BEGIN Document extract

Thanks all! he's a good little guy, his house training seems really good so far! he just goes and uses the pee pads, because he is so wee I have been keeping him in a large pen in the living room so he is safe, He's very quiet until he sees my old Poodle, then he growls and gets all in a snit.. :lol: We have not figured out yet what he does not like about him, perhaps its just because he is not a Chi :lol:

I'm going to make another thread shortly about doggy stairs because I need some and the ones I have found are way too big for his short little legs.


----------



## TLI (Sep 3, 2008)

Kitty, you may have to have some stairs made. I think most of the stairs have a 6" step. Not only is it too hard for the wee ones to get up, but it scares them to death. I have a brand new pair sitting in my closet. :lol:


----------



## KittyD (Apr 2, 2010)

Yes thats exactly what I am seeing, the distance between the steps would have him pulling himself up over them.

END Document extract
BEGIN Supplied information

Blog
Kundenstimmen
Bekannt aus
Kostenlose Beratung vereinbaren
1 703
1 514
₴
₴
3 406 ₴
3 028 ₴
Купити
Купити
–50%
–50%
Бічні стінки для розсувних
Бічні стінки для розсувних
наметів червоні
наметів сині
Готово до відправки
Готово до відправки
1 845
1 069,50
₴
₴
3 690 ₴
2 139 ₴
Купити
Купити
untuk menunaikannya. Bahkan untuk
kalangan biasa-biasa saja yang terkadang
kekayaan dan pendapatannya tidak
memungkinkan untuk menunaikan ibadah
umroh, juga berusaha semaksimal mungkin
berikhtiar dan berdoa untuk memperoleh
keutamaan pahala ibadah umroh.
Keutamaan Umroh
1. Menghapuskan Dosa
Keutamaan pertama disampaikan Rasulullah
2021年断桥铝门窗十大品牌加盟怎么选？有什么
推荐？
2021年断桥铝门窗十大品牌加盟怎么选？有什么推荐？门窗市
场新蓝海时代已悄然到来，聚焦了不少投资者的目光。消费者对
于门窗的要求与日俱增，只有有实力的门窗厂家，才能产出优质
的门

END Supplied information
BEGIN Supplied information

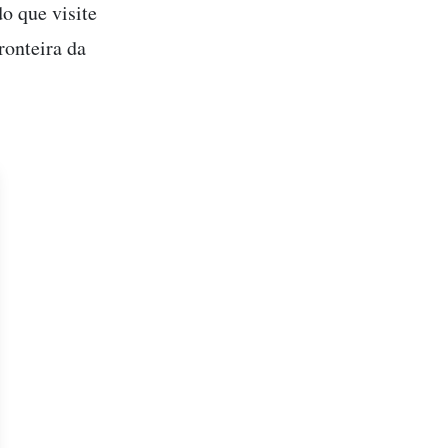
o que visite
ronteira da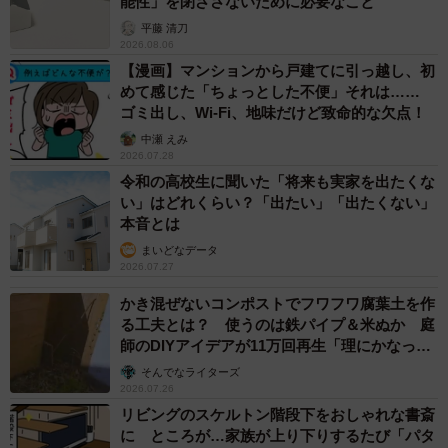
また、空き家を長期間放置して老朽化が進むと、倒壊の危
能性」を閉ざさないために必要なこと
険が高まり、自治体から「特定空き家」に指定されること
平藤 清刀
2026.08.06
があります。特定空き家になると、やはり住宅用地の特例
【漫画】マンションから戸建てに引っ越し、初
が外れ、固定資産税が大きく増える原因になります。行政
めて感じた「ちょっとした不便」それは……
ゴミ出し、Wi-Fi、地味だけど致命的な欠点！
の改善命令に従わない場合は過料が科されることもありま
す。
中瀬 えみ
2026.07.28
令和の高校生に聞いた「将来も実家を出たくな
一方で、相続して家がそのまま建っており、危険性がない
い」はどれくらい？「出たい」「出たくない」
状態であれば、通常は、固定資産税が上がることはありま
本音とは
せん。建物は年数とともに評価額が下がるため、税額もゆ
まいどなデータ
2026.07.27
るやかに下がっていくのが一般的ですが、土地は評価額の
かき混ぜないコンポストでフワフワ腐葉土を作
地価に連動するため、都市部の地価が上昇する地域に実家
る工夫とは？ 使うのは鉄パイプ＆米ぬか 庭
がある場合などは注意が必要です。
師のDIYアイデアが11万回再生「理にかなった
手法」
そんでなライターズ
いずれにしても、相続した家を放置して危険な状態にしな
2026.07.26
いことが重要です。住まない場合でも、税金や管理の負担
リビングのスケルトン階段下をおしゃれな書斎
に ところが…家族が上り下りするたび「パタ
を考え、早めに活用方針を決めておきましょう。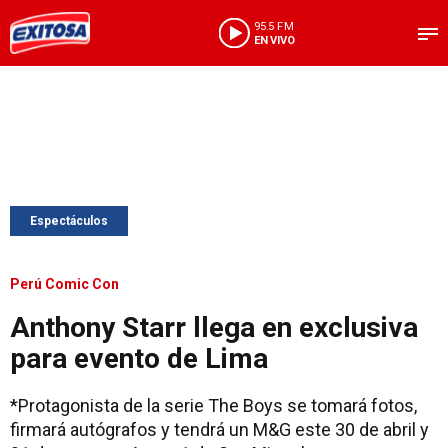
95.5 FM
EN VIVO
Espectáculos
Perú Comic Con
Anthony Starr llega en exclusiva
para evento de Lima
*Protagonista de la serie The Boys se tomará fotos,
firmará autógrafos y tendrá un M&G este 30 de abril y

END Supplied information
BEGIN Supplied information

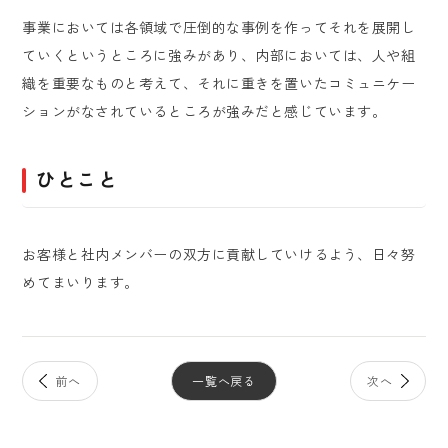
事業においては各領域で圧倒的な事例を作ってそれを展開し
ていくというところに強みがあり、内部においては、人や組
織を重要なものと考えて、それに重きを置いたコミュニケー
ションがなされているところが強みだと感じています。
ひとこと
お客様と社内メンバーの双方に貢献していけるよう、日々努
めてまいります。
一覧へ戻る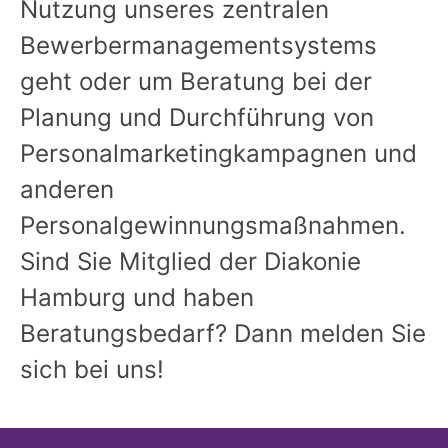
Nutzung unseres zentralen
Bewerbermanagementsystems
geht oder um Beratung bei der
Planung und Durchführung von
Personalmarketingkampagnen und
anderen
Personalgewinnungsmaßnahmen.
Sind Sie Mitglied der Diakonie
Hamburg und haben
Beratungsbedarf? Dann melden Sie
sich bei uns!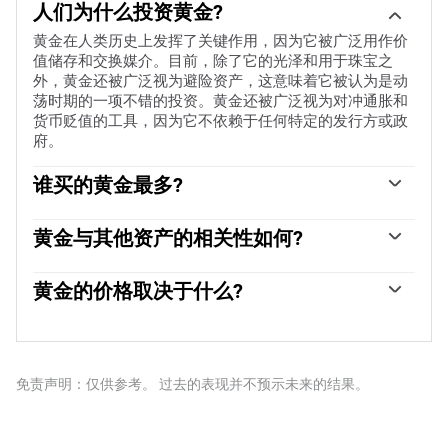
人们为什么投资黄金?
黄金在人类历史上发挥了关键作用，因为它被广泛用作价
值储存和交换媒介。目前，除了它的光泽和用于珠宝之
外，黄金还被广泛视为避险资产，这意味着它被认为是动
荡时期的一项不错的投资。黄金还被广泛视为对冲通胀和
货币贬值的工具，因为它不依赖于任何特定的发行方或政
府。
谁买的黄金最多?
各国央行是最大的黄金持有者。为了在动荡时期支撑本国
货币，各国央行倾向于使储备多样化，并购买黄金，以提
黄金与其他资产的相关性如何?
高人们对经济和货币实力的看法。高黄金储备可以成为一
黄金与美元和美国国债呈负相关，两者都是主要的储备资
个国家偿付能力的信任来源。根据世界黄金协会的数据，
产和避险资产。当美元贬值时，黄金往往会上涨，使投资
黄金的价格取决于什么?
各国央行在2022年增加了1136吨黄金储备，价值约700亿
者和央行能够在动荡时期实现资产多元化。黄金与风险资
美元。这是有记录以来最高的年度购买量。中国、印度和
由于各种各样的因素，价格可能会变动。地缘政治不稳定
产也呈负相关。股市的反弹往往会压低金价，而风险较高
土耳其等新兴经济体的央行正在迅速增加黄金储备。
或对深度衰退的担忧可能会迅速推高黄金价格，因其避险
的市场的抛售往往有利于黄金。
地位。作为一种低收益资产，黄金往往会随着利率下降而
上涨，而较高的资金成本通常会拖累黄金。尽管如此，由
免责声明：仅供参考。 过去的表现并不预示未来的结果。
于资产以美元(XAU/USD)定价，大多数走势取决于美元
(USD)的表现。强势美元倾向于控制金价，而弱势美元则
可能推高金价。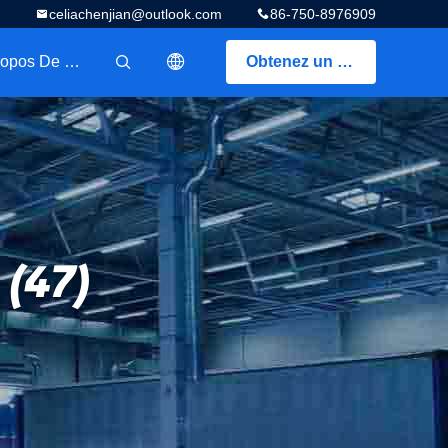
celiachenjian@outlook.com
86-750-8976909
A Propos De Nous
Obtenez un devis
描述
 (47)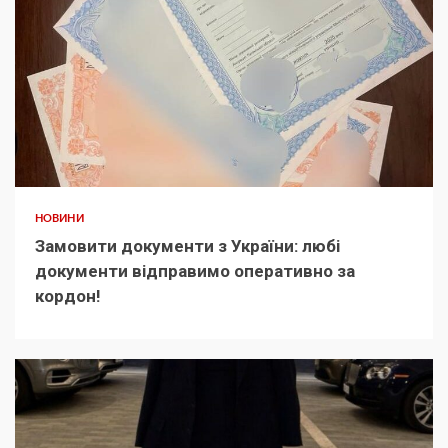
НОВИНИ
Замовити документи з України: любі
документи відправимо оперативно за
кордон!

END Supplied information

## Task instructions
Please answer these questions about the forum thread on the little dog and doggy stairs above:
(a) Where has the little dog been kept so he is safe?
(b) How tall does TLI think the step is on most stairs?
(c) According to the final post, what would the distance between the steps have the dog doing?

## Output for this task
(a) In a large pen in the living room.
(b) 6 inches.
(c) Pulling himself up over them.